Never Swim Alone & This Is a Play
nytheatre.com review by Jeffrey Lewonczyk
May 17, 2005
After a splash success at the 1999 FringeNYC Festival, and a subsequent Off-Broadway production in 2001, Toronto playwright Daniel MacIvor’s 1992 drama Never Swim Alone must qualify as some sort of local favorite. It’s rare for any play to have three separate productions in six years, let alone a one-act by a Canadian. And, after seeing the Bridge Company’s new production at Theater 54 (on a double bill with another MacIvor one-act), I have to say I don’t know what the fuss is all about.

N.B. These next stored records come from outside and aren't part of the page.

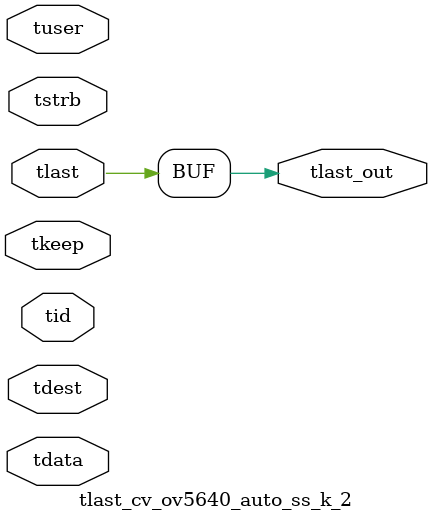
<source format=v>


`timescale 1ps/1ps

module tlast_cv_ov5640_auto_ss_k_2 #
(
parameter C_S_AXIS_TID_WIDTH   = 1,
parameter C_S_AXIS_TUSER_WIDTH = 0,
parameter C_S_AXIS_TDATA_WIDTH = 0,
parameter C_S_AXIS_TDEST_WIDTH = 0
)
(
input  [(C_S_AXIS_TID_WIDTH   == 0 ? 1 : C_S_AXIS_TID_WIDTH)-1:0       ] tid,
input  [(C_S_AXIS_TDATA_WIDTH == 0 ? 1 : C_S_AXIS_TDATA_WIDTH)-1:0     ] tdata,
input  [(C_S_AXIS_TUSER_WIDTH == 0 ? 1 : C_S_AXIS_TUSER_WIDTH)-1:0     ] tuser,
input  [(C_S_AXIS_TDEST_WIDTH == 0 ? 1 : C_S_AXIS_TDEST_WIDTH)-1:0     ] tdest,
input  [(C_S_AXIS_TDATA_WIDTH/8)-1:0 ] tkeep,
input  [(C_S_AXIS_TDATA_WIDTH/8)-1:0 ] tstrb,
input  [0:0]                                                             tlast,
output                                                                   tlast_out
);

assign tlast_out = {tlast};

endmodule


</source>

The bulk of the play consists of a sort of masculinity contest between two young businessmen, Bill and Frank. And when I say contest I mean it literally: this is a competition, divided into rounds, in which each man tries to raise his status at the expense of the other in the fields of sex, business, personal dress, etc. The contest is officiated by a young woman in a swimsuit who sits in a lifeguard chair and makes the calls—the winner of each round gets to direct a short, self-justifying monologue to the audience. As the game proceeds, facts about the men’s lives and their boyhood pasts together are revealed with increasing detail, building up to a general indictment of modern manhood.
If this sounds like a lot of concept, it is; and that’s about all it is. The play is heavy on structure, light on depth. There’s no context, no impetus for this struggle, except that the play calls for it. The only thing we really find out about the characters in this dramatic neverland is that one’s a failure, the other’s a success, and both are schmucks. The piece’s formal playfulness can’t mask a soulless knee-jerk misanthropy reminiscent of Neil LaBute—and just because it was written before LaBute’s rise to fame doesn’t make it any better.
I have to admit this is a shame, because I liked the acting and direction almost as much as I disliked the script. Amos Crawley and Dustin Olson are good actors, and though I found them more believable as good actors than as the cynical back-slapping (and -stabbing) automatons the script calls for, their general likeability and technical skills (especially during some of the play’s athletic bouts of stylistic repetition) make the bitter pill go down a bit more smoothly. Jennifer Laine Williams, in the utterly thankless female role, makes you wish she had more to do than repeat the same few lines and blow a whistle every now and again.
The evening’s curtain-raiser, This Is a Play is a bit more amusing, if only because it’s content to be a simple entertainment. Employing a facile meta-theatrical conceit (the actors toggle back and forth between speaking their lines and subjectively describing their actions and feelings while doing so), the script occasionally manages to cut through its postmodern trappings and get off a few decent zingers at the expense of pretentious self-serving theatre folk—though that stereotype is in itself a cliche on par with the hoary Tennessee Williams parody that constitutes the play-within-a-play (think “The Lettuce Tattoo”). Again, the whole affair is offset by a fine cast (Esther Barlow, Lori Lane Jefferson, and Robin Mervin), whose graceful comic aplomb is more than the material deserves.
Throughout the whole evening, I found myself impressed with the well-oiled production put together by director Jason Fraser. His pacing and stage imagery are spot-on, every line and movement taut and precise. I’d be thrilled to see what his exacting approach does for material that has assets to enlighten, rather than flaws to expose.